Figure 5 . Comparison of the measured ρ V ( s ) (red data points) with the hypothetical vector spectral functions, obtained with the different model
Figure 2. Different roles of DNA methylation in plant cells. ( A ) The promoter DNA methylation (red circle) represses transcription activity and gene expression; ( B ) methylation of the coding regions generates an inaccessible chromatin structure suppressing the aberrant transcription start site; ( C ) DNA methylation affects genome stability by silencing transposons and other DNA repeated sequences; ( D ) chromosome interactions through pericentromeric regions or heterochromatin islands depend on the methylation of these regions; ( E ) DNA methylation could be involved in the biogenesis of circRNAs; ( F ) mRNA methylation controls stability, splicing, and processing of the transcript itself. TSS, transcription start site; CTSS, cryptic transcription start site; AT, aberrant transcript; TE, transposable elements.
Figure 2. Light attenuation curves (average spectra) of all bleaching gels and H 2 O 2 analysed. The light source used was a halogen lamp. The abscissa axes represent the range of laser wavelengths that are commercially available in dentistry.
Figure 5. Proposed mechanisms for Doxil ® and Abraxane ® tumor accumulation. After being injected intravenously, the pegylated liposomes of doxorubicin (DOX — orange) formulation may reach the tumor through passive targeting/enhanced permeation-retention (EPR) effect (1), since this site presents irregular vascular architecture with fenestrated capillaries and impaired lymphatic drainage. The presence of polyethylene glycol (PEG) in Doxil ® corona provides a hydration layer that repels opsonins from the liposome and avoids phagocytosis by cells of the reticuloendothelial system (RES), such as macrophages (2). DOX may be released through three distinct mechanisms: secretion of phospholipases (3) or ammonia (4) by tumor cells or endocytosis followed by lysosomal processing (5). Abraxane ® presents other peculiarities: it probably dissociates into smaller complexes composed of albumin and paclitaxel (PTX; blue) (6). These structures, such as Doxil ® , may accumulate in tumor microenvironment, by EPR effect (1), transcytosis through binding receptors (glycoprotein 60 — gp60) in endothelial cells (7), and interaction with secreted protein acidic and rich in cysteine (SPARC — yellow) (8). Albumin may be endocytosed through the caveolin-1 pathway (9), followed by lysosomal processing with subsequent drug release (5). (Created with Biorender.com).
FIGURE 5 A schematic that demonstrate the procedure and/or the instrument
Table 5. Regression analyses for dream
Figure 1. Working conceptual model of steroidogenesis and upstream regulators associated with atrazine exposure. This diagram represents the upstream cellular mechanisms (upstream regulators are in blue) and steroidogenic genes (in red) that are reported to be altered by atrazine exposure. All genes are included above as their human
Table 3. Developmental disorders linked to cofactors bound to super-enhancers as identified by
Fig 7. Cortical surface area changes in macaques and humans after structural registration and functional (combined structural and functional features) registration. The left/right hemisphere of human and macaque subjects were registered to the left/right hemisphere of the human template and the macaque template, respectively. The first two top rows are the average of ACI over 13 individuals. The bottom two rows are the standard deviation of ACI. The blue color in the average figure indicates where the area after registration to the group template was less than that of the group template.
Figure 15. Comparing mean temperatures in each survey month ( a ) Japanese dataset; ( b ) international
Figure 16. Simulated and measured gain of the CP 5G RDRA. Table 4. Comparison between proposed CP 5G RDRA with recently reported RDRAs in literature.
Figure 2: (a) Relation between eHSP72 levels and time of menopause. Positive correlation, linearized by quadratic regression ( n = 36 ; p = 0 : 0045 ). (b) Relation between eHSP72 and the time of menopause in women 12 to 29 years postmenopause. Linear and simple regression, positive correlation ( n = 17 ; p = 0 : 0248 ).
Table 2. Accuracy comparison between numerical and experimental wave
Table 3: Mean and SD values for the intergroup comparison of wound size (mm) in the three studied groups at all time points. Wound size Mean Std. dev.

DESCRIPTION OF THE TASK → Transcribe, exactly and completely, all of the entries.

SOLUTION →
Figure 5 . Comparison of the measured ρ V ( s ) (red data points) with the hypothetical vector spectral functions, obtained with the different model
Figure 2. Different roles of DNA methylation in plant cells. ( A ) The promoter DNA methylation (red circle) represses transcription activity and gene expression; ( B ) methylation of the coding regions generates an inaccessible chromatin structure suppressing the aberrant transcription start site; ( C ) DNA methylation affects genome stability by silencing transposons and other DNA repeated sequences; ( D ) chromosome interactions through pericentromeric regions or heterochromatin islands depend on the methylation of these regions; ( E ) DNA methylation could be involved in the biogenesis of circRNAs; ( F ) mRNA methylation controls stability, splicing, and processing of the transcript itself. TSS, transcription start site; CTSS, cryptic transcription start site; AT, aberrant transcript; TE, transposable elements.
Figure 2. Light attenuation curves (average spectra) of all bleaching gels and H 2 O 2 analysed. The light source used was a halogen lamp. The abscissa axes represent the range of laser wavelengths that are commercially available in dentistry.
Figure 5. Proposed mechanisms for Doxil ® and Abraxane ® tumor accumulation. After being injected intravenously, the pegylated liposomes of doxorubicin (DOX — orange) formulation may reach the tumor through passive targeting/enhanced permeation-retention (EPR) effect (1), since this site presents irregular vascular architecture with fenestrated capillaries and impaired lymphatic drainage. The presence of polyethylene glycol (PEG) in Doxil ® corona provides a hydration layer that repels opsonins from the liposome and avoids phagocytosis by cells of the reticuloendothelial system (RES), such as macrophages (2). DOX may be released through three distinct mechanisms: secretion of phospholipases (3) or ammonia (4) by tumor cells or endocytosis followed by lysosomal processing (5). Abraxane ® presents other peculiarities: it probably dissociates into smaller complexes composed of albumin and paclitaxel (PTX; blue) (6). These structures, such as Doxil ® , may accumulate in tumor microenvironment, by EPR effect (1), transcytosis through binding receptors (glycoprotein 60 — gp60) in endothelial cells (7), and interaction with secreted protein acidic and rich in cysteine (SPARC — yellow) (8). Albumin may be endocytosed through the caveolin-1 pathway (9), followed by lysosomal processing with subsequent drug release (5). (Created with Biorender.com).
FIGURE 5 A schematic that demonstrate the procedure and/or the instrument
Table 5. Regression analyses for dream
Figure 1. Working conceptual model of steroidogenesis and upstream regulators associated with atrazine exposure. This diagram represents the upstream cellular mechanisms (upstream regulators are in blue) and steroidogenic genes (in red) that are reported to be altered by atrazine exposure. All genes are included above as their human
Table 3. Developmental disorders linked to cofactors bound to super-enhancers as identified by
Fig 7. Cortical surface area changes in macaques and humans after structural registration and functional (combined structural and functional features) registration. The left/right hemisphere of human and macaque subjects were registered to the left/right hemisphere of the human template and the macaque template, respectively. The first two top rows are the average of ACI over 13 individuals. The bottom two rows are the standard deviation of ACI. The blue color in the average figure indicates where the area after registration to the group template was less than that of the group template.
Figure 15. Comparing mean temperatures in each survey month ( a ) Japanese dataset; ( b ) international
Figure 16. Simulated and measured gain of the CP 5G RDRA. Table 4. Comparison between proposed CP 5G RDRA with recently reported RDRAs in literature.
Figure 2: (a) Relation between eHSP72 levels and time of menopause. Positive correlation, linearized by quadratic regression ( n = 36 ; p = 0 : 0045 ). (b) Relation between eHSP72 and the time of menopause in women 12 to 29 years postmenopause. Linear and simple regression, positive correlation ( n = 17 ; p = 0 : 0248 ).
Table 2. Accuracy comparison between numerical and experimental wave
Table 3: Mean and SD values for the intergroup comparison of wound size (mm) in the three studied groups at all time points. Wound size Mean Std. dev.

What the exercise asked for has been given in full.